Page images and extracted text
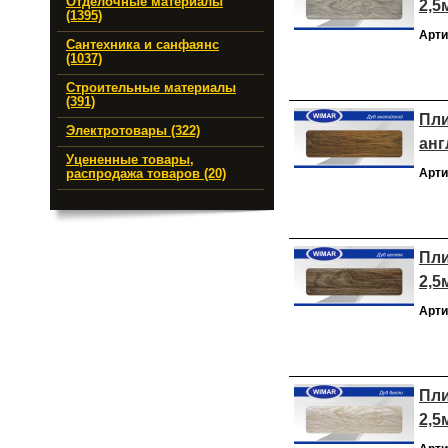
Отделочные материалы
2,5
(1395)
Арти
Сантехника и санфаянс
(1037)
Строительные материалы
(391)
Пли
Электротовары (322)
анг
Уцененные товары,
Арти
распродажа товаров (20)
Пли
2,5
Арти
Пли
2,5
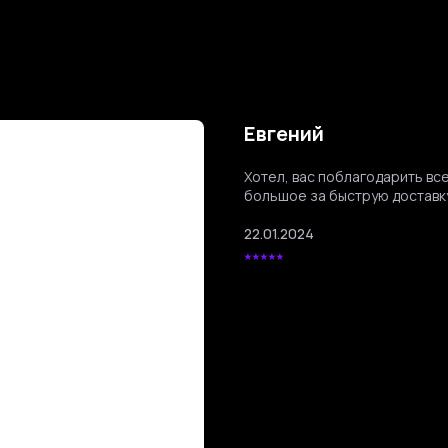
Евгений
Хотел, вас поблагодарить все
большое за быструю доставку
22.01.2024
⭑⭑⭑⭑⭑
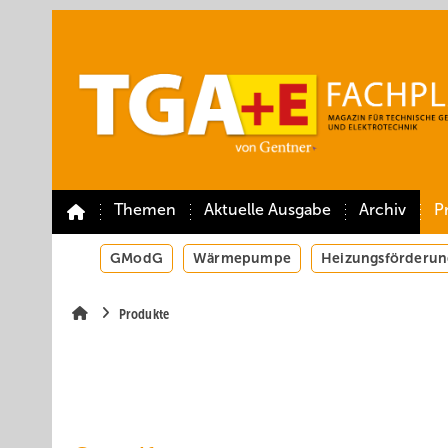
Springe
Springe
Springe
auf
auf
auf
Hauptinhalt
Hauptmenü
SiteSearch
Themen
Aktuelle Ausgabe
Archiv
P
GModG
Wärmepumpe
Heizungsförderun
Produkte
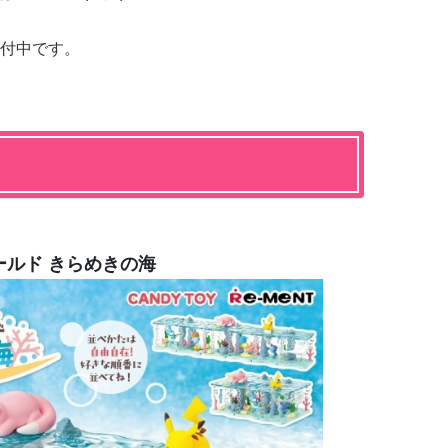
付中です。
ールド きらめきの海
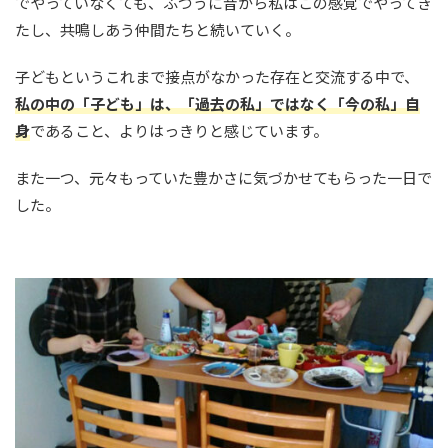
でやっていなくても、ふつうに昔から私はこの感覚でやってき
たし、共鳴しあう仲間たちと続いていく。
子どもというこれまで接点がなかった存在と交流する中で、
私の中の「子ども」は、「過去の私」ではなく「今の私」自
身
であること、よりはっきりと感じています。
また一つ、元々もっていた豊かさに気づかせてもらった一日で
した。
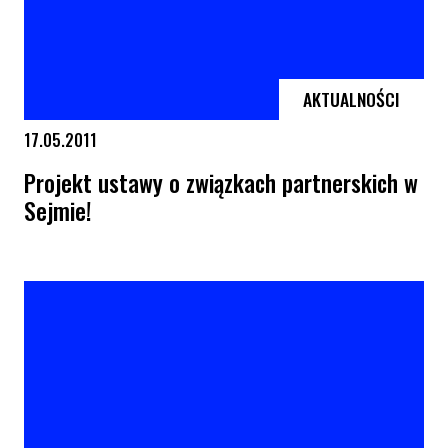
AKTUALNOŚCI
17.05.2011
Projekt ustawy o związkach partnerskich w
Sejmie!
Projekt ustawy o związkach partnerskich w Sejmie!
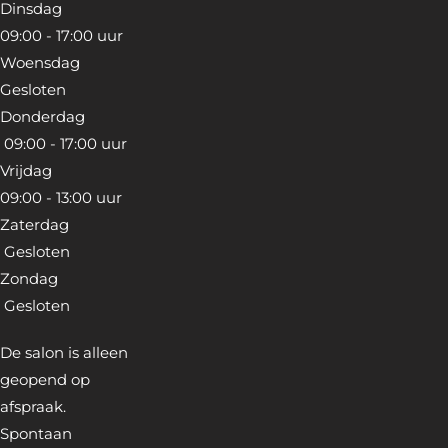
Dinsdag
09:00 - 17:00 uur
Woensdag
Gesloten
Donderdag
09:00 - 17:00 uur
Vrijdag
09:00 - 13:00 uur
Zaterdag
Gesloten
Zondag
Gesloten
De salon is alleen
geopend op
afspraak.
Spontaan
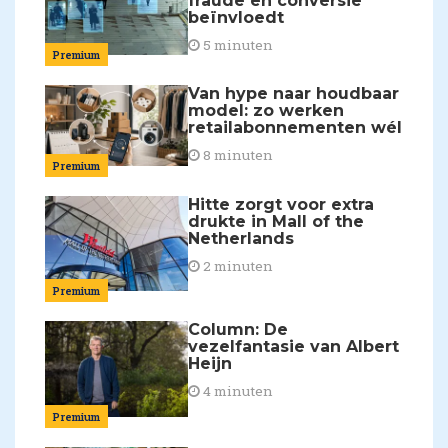
fraude en conversie
beïnvloedt
5 minuten
Premium
Van hype naar houdbaar
model: zo werken
retailabonnementen wél
8 minuten
Premium
Hitte zorgt voor extra
drukte in Mall of the
Netherlands
2 minuten
Premium
Column: De
vezelfantasie van Albert
Heijn
4 minuten
Premium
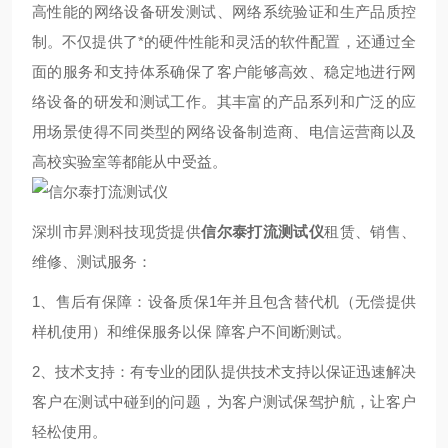
高性能的网络设备研发测试、网络系统验证和生产品质控
制。不仅提供了*的硬件性能和灵活的软件配置，还通过全
面的服务和支持体系确保了客户能够高效、稳定地进行网
络设备的研发和测试工作。其丰富的产品系列和广泛的应
用场景使得不同类型的网络设备制造商、电信运营商以及
高校实验室等都能从中受益。
深圳市昇测科技现货提供
信尔泰打流测试仪
租赁、销售、
维修、测试服务：
1、售后有保障：设备质保1年并且包含替代机（无偿提供
样机使用）和维保服务以保 障客户不间断测试。
2、技术支持：有专业的团队提供技术支持以保证迅速解决
客户在测试中碰到的问题，为客户测试保驾护航，让客户
轻松使用。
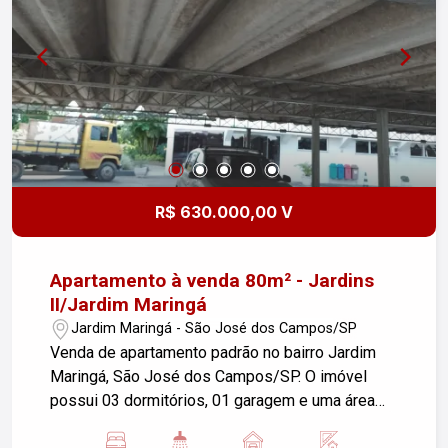
R$ 630.000,00 V
Apartamento à venda 80m² - Jardins
II/Jardim Maringá
Jardim Maringá - São José dos Campos/SP
Venda de apartamento padrão no bairro Jardim
Maringá, São José dos Campos/SP. O imóvel
possui 03 dormitórios, 01 garagem e uma área
útil de 80,00 m². Armários em 02 quartos e na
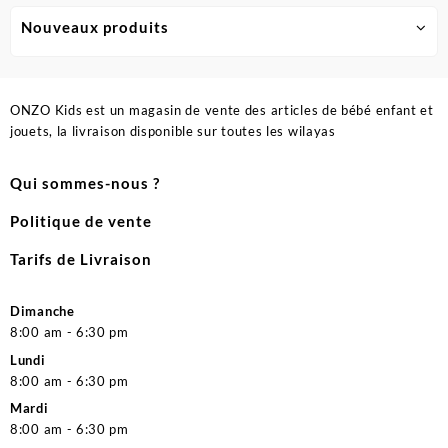
Nouveaux produits
ONZO Kids est un magasin de vente des articles de bébé enfant et
jouets, la livraison disponible sur toutes les wilayas
Qui sommes-nous ?
Politique de vente
Tarifs de Livraison
Dimanche
8:00 am - 6:30 pm
Lundi
8:00 am - 6:30 pm
Mardi
8:00 am - 6:30 pm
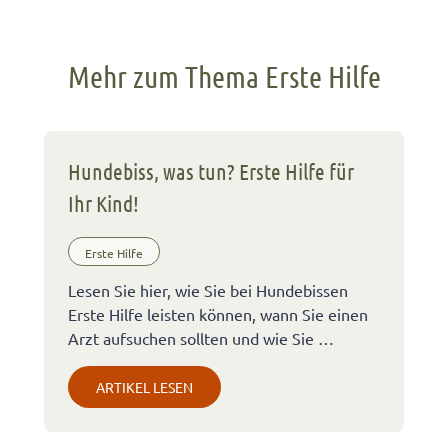
Mehr zum Thema Erste Hilfe
Hundebiss, was tun? Erste Hilfe für
Ihr Kind!
Erste Hilfe
Lesen Sie hier, wie Sie bei Hundebissen
Erste Hilfe leisten können, wann Sie einen
Arzt aufsuchen sollten und wie Sie …
ARTIKEL LESEN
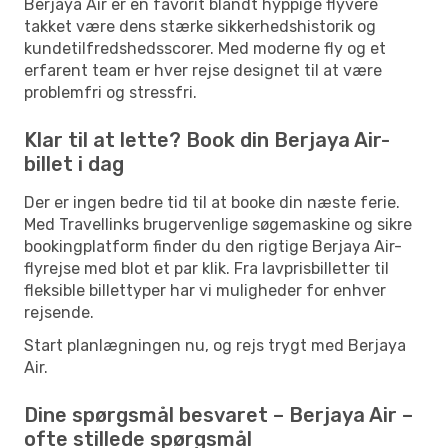
Berjaya Air er en favorit blandt hyppige flyvere
takket være dens stærke sikkerhedshistorik og
kundetilfredshedsscorer. Med moderne fly og et
erfarent team er hver rejse designet til at være
problemfri og stressfri.
Klar til at lette? Book din Berjaya Air-
billet i dag
Der er ingen bedre tid til at booke din næste ferie.
Med Travellinks brugervenlige søgemaskine og sikre
bookingplatform finder du den rigtige Berjaya Air-
flyrejse med blot et par klik. Fra lavprisbilletter til
fleksible billettyper har vi muligheder for enhver
rejsende.
Start planlægningen nu, og rejs trygt med Berjaya
Air.
Dine spørgsmål besvaret – Berjaya Air –
ofte stillede spørgsmål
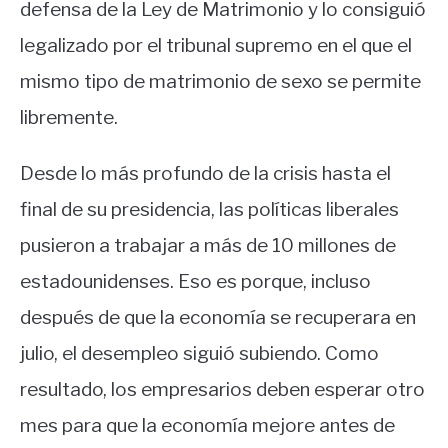
defensa de la Ley de Matrimonio y lo consiguió
legalizado por el tribunal supremo en el que el
mismo tipo de matrimonio de sexo se permite
libremente.
Desde lo más profundo de la crisis hasta el
final de su presidencia, las políticas liberales
pusieron a trabajar a más de 10 millones de
estadounidenses. Eso es porque, incluso
después de que la economía se recuperara en
julio, el desempleo siguió subiendo. Como
resultado, los empresarios deben esperar otro
mes para que la economía mejore antes de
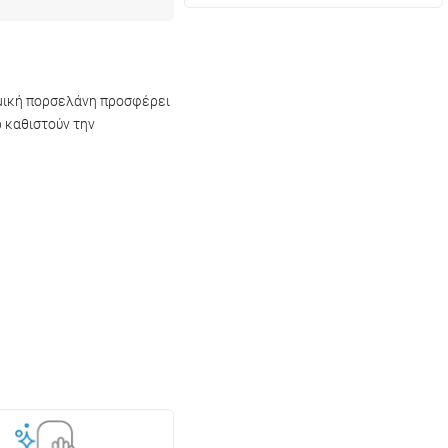
νομική πορσελάνη προσφέρει
ρ καθιστούν την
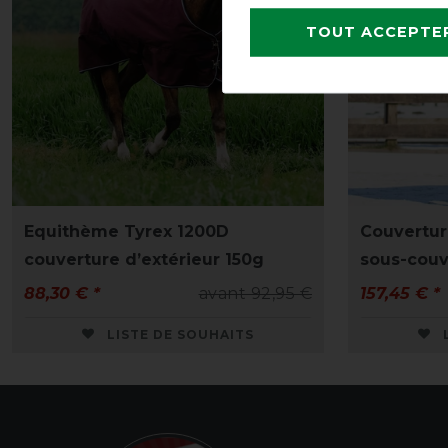
TOUT ACCEPTE
Equithème Tyrex 1200D
Couvertu
couverture d’extérieur 150g
sous-couv
88,30 € *
avant 92,95 €
157,45 € *
LISTE DE SOUHAITS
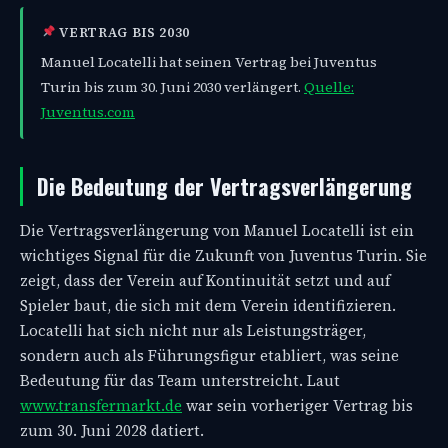
VERTRAG BIS 2030
Manuel Locatelli hat seinen Vertrag bei Juventus
Turin bis zum 30. Juni 2030 verlängert.
Quelle:
Juventus.com
Die Bedeutung der Vertragsverlängerung
Die Vertragsverlängerung von Manuel Locatelli ist ein
wichtiges Signal für die Zukunft von Juventus Turin. Sie
zeigt, dass der Verein auf Kontinuität setzt und auf
Spieler baut, die sich mit dem Verein identifizieren.
Locatelli hat sich nicht nur als Leistungsträger,
sondern auch als Führungsfigur etabliert, was seine
Bedeutung für das Team unterstreicht. Laut
www.transfermarkt.de
war sein vorheriger Vertrag bis
zum 30. Juni 2028 datiert.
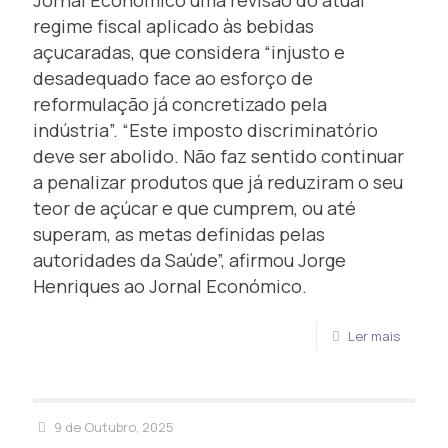
Jornal Económico uma revisão do atual
regime fiscal aplicado às bebidas
açucaradas, que considera “injusto e
desadequado face ao esforço de
reformulação já concretizado pela
indústria”. “Este imposto discriminatório
deve ser abolido. Não faz sentido continuar
a penalizar produtos que já reduziram o seu
teor de açúcar e que cumprem, ou até
superam, as metas definidas pelas
autoridades da Saúde”, afirmou Jorge
Henriques ao Jornal Económico.
Ler mais
9 de Outubro, 2025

What to do — All lines above starting at the one with "vezelfantasie van Albert" and ending at the one with "2、技术支持：有专业的团队提供技术支持以保证迅速解决", inclusive, are to be printed again exactly, with the pictures left out.

Response to this exercise —
vezelfantasie van Albert
Heijn
4 minuten
Premium
高性能的网络设备研发测试、网络系统验证和生产品质控
制。不仅提供了*的硬件性能和灵活的软件配置，还通过全
面的服务和支持体系确保了客户能够高效、稳定地进行网
络设备的研发和测试工作。其丰富的产品系列和广泛的应
用场景使得不同类型的网络设备制造商、电信运营商以及
高校实验室等都能从中受益。
深圳市昇测科技现货提供
信尔泰打流测试仪
租赁、销售、
维修、测试服务：
1、售后有保障：设备质保1年并且包含替代机（无偿提供
样机使用）和维保服务以保 障客户不间断测试。
2、技术支持：有专业的团队提供技术支持以保证迅速解决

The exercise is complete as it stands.